The data loggers made by Campbell Scientific store their data in a proprietary binary file format. The physical support is either a memory card or it is transmitted via a GSM modem, etc The tools presented here is an open source tool (covered by the GPL license) that allows to extract the data contained within these binary files. The output can be formatted to suit your needs and you can very precisely control how much data you want to extract
This is a command line program. Running it with the "-h" option shows a quick help explaining which options are available. Namely, the following options can be used:
-c Compatibility: produces the same amount of output as tob32
-a Extract data from all valid frames
-d [delimiter] Use [delimiter] as a field delimiter in the output
-h Show this help
-l Show the license
-n Number of invalid frames triggering a full stop (0=never stop)
-t Style to use for the output (grace, tob32, excel, sql)
-o [output] Output data to file [output]
-s Sort the output in chronological order (if necessary) (TODO)

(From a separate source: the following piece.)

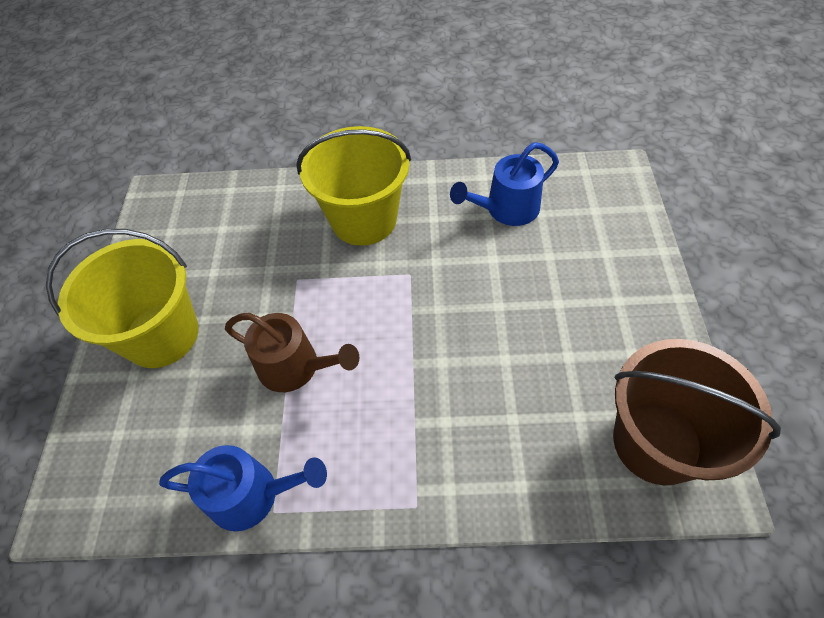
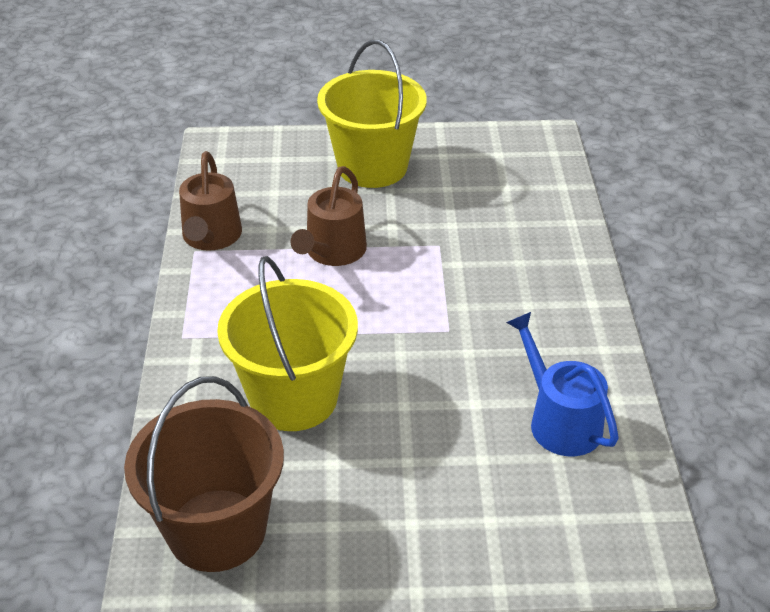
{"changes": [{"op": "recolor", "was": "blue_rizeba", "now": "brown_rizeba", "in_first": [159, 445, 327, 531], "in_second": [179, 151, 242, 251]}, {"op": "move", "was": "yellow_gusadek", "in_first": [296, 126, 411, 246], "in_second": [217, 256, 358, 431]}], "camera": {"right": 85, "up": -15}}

-p Use stdin as input data
-k Do not output sub-seconds if equal zero
-z Copy valid frames to the output, as binary
For example, to extract data from file mydata.tob using the default setup, use the following command line:
camp2ascii mydata.tob -o mydata.asc
Some explanations might be needed... First, you have to know that all data is enclosed within frames in such a binary file. A frame contains a header (frame timestamp, etc), a data segment (the data we are interested in) and a footer (flags, validation code...). A frame might contain several physical timestamps, they will be calculated by camp2ascii if needed. At first, when inserting a new memory card, the data logger fills the card with one big file that contains only empty/invalid frames. Then, when doing the data acquisition, the frames are filled and marked as valid frames. If the memory card gets full, the data logger will write over the begining of the file. The "-c" option forces the extraction of frames according to what the original tool would do (thus not outputing all valid frames). On the other hand, the tools usualy given by Campbell Scientific don't output all the frames, specifically when the begining of the file has been written over. Because extracting all the frames would show the (potentially) newest data first (at the begining of the file) and then the older one (not yet written over by the data logger), the "-s" option allows you to ask for a sorted extraction: the old section of the file is extracted first, then a new pass is done in order to extract the newest section of the file.